• _Given text_
_____
I am afraid that the Bush Administration has become the boy who cried wolf in my mind.  There are so many lies and half truths and rewriting of facts and explanations that mean nothing that I just have become suspicious of everything and don't give any credence whatsoever to anything that the administration tells me.

Clinton was impeached for far less than the sorts of fabrications that have come out of this administration, many of which have sent hundreds of young men to their deaths and thousands more maimed for life both emotionally and physically(we never hear about those). Yet Bush seems to be immune from Congressional inquiry, is not required to testify under oath or on the record, and the country is left completely in the dark about important issues.

I have disliked a lot of presidents in my life, but I don't remember a president who chills my blood the way this one does.  It's the constant smirk on his face which makes me think that he's thinking "nyah nyah nyah nyah--we know something and you don't--and what's more, you can't do a damn thing about it."

If I actually thought Bush were in charge it might be different, but there is nothing Bush has done in the last four years that make me think he is calling the shots, that he is capable of independent decision-making, that he has the intelligence for it.  I go back to that chilling picture of him sitting in front of the kindergarten classroom for seven minutes, knowing that this country was under attack.   It wasn't even so much that he sat there immobile, but that he had that "deer in the headlights" look.

I think back to that movie with Robert Redford, The Candidate, where it was all about the campaign he was waging and how to win the congressional seat and the closing shot is of him, after he has won, with this vague, lost look on his face, saying "what now?"  That's the mental image I have of Bush.  Winning the election and then looking around, with the same blank look on his face that he showed in Florida that fateful day, and asking "what now?"

If Bush makes me uncomfortable, Cheney just makes me feel creepy.  As hard as it is to watch Bush's smirk, the sleazy look on Cheney's face is so much worse, because I have the horrible feeling that he is calling the shots.
_____
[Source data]
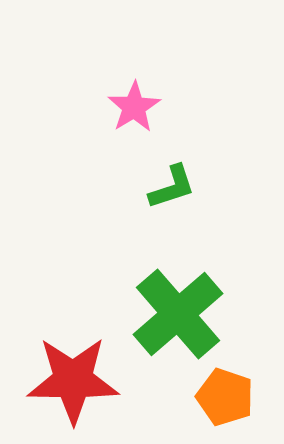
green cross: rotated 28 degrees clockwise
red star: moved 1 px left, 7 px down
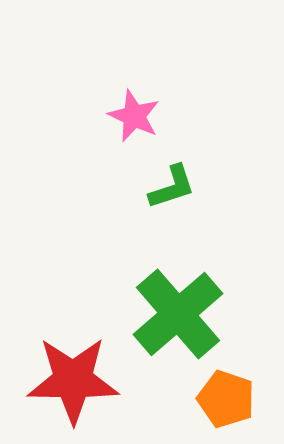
pink star: moved 9 px down; rotated 16 degrees counterclockwise
orange pentagon: moved 1 px right, 2 px down
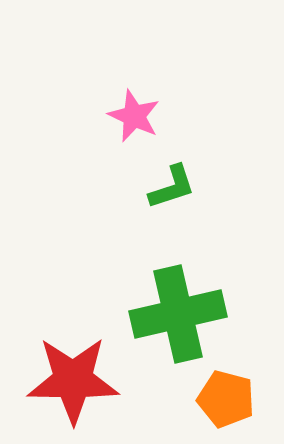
green cross: rotated 28 degrees clockwise
orange pentagon: rotated 4 degrees counterclockwise
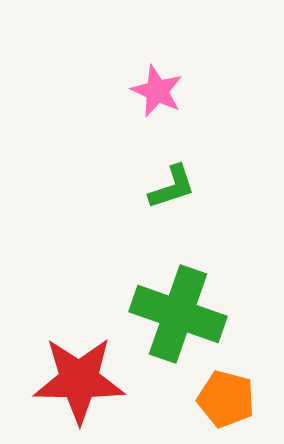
pink star: moved 23 px right, 25 px up
green cross: rotated 32 degrees clockwise
red star: moved 6 px right
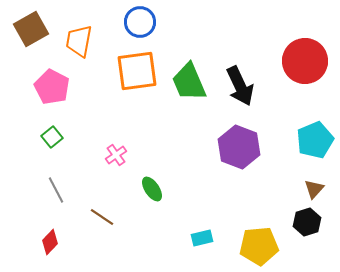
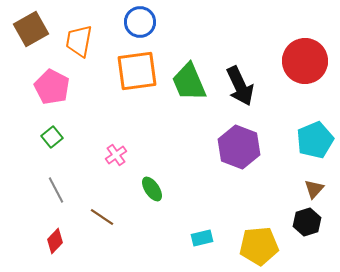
red diamond: moved 5 px right, 1 px up
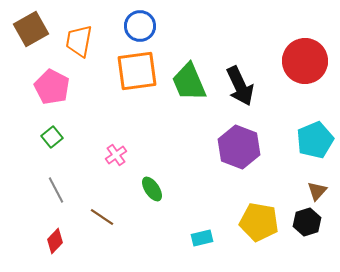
blue circle: moved 4 px down
brown triangle: moved 3 px right, 2 px down
yellow pentagon: moved 24 px up; rotated 15 degrees clockwise
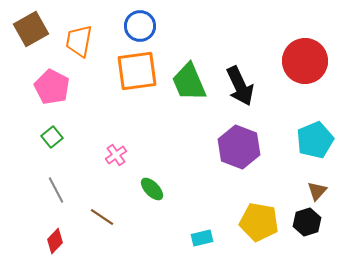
green ellipse: rotated 10 degrees counterclockwise
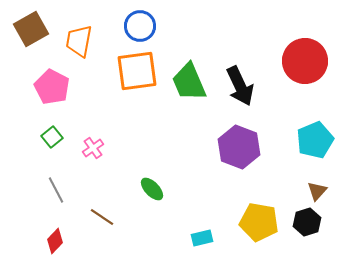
pink cross: moved 23 px left, 7 px up
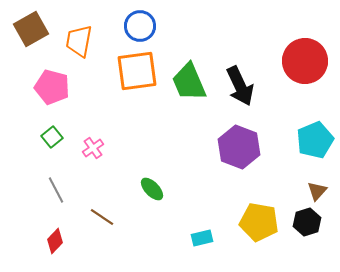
pink pentagon: rotated 12 degrees counterclockwise
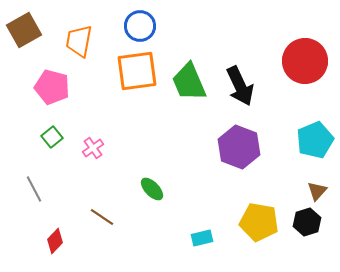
brown square: moved 7 px left, 1 px down
gray line: moved 22 px left, 1 px up
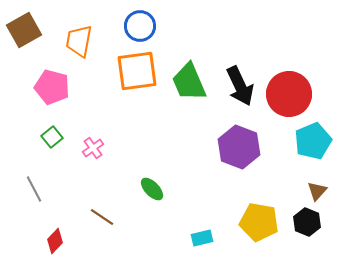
red circle: moved 16 px left, 33 px down
cyan pentagon: moved 2 px left, 1 px down
black hexagon: rotated 20 degrees counterclockwise
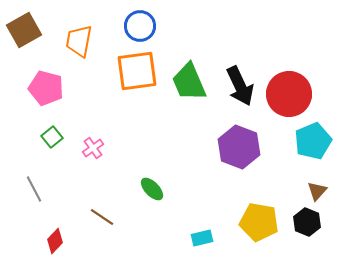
pink pentagon: moved 6 px left, 1 px down
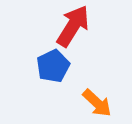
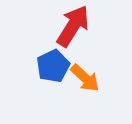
orange arrow: moved 12 px left, 25 px up
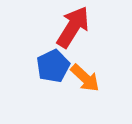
red arrow: moved 1 px down
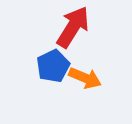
orange arrow: rotated 20 degrees counterclockwise
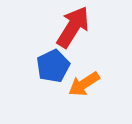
orange arrow: moved 1 px left, 6 px down; rotated 124 degrees clockwise
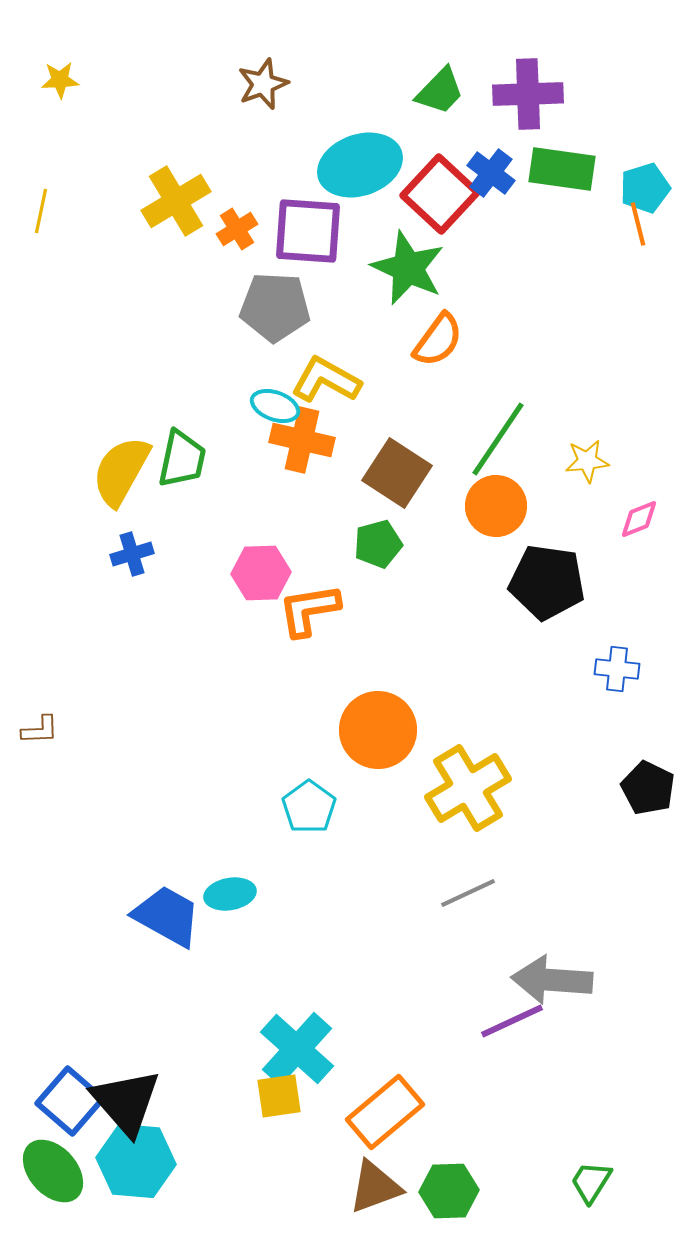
_____
• _What is asked_
- A) Revise the opinion piece on the Bush administration, beginning at the words "I am afraid" and stopping after "administration tells me.", with "suspicious" replaced by "wary".
- B) Answer these questions using the opinion piece on the Bush administration:
(i) For how many minutes did Bush sit in front of the kindergarten classroom?
(ii) What is the title of the Robert Redford movie mentioned?
(iii) Who makes the writer feel creepy?
- C) Pick up the opinion piece on Bush and Cheney after its last sentence and continue writing it.
The listing was taken from a different source.

• _Exercise results_
- A)
I am afraid that the Bush Administration has become the boy who cried wolf in my mind.  There are so many lies and half truths and rewriting of facts and explanations that mean nothing that I just have become wary of everything and don't give any credence whatsoever to anything that the administration tells me.

- B)
(i) Seven minutes.
(ii) The Candidate.
(iii) Cheney.

- C)
I read people like Joan Chittister and hear about censorship of people's views, people who lose their jobs because they have dared speak out.  I listen to the backpedaling when the administration is caught in a lie. 

I watch Michael Moore in interview and, whether you love him or hate him, his passion about the need for Americans to question the administration and not just be spoonfed the things that the administration wants us to hear is very real and he asks good, pointed questions--and gets booed for them.

It scares me that Linda Ronstadt can be physically escorted out of a hotel without being allowed to pack her things, simply for expressing her views about the world situation.

I see the strain on Condoleeza Rice's face as she faces reporters and realize that she doesn't sound like she believes the words that come out of her mouth any more.

I notice that Colin Powell seems to be absent from a lot of discussions lately, when he was one of the strongest proponents of this war before it started.

I have said more than once that I understand, now, the helplessness of the common man in Germany as Hitler came to power.  I don't mean to compare Bush to Hitler, but things seem to be spiraling out of control in this country and the little guys, like you and me, are helpless to do anything about it.

The frustrating thing is the number of people who are actually buying all this spin.  People like my cousin's husband, an otherwise intelligent man, who acts as if it's unpatriotic not to support the administration.

No, John Kerry isn't the ideal candidate.  But I have never felt more fervently in the depth of my soul that four more years of the Bush administration are going to irrevocably change this country in a way that I don't even want to see.

So when I watch the news, I want to cry, because I feel so helpless.   It's like watching a trainwreck approaching knowing that people are going to get horribly slaughtered and there isn't a damn thing you can do to prevent it.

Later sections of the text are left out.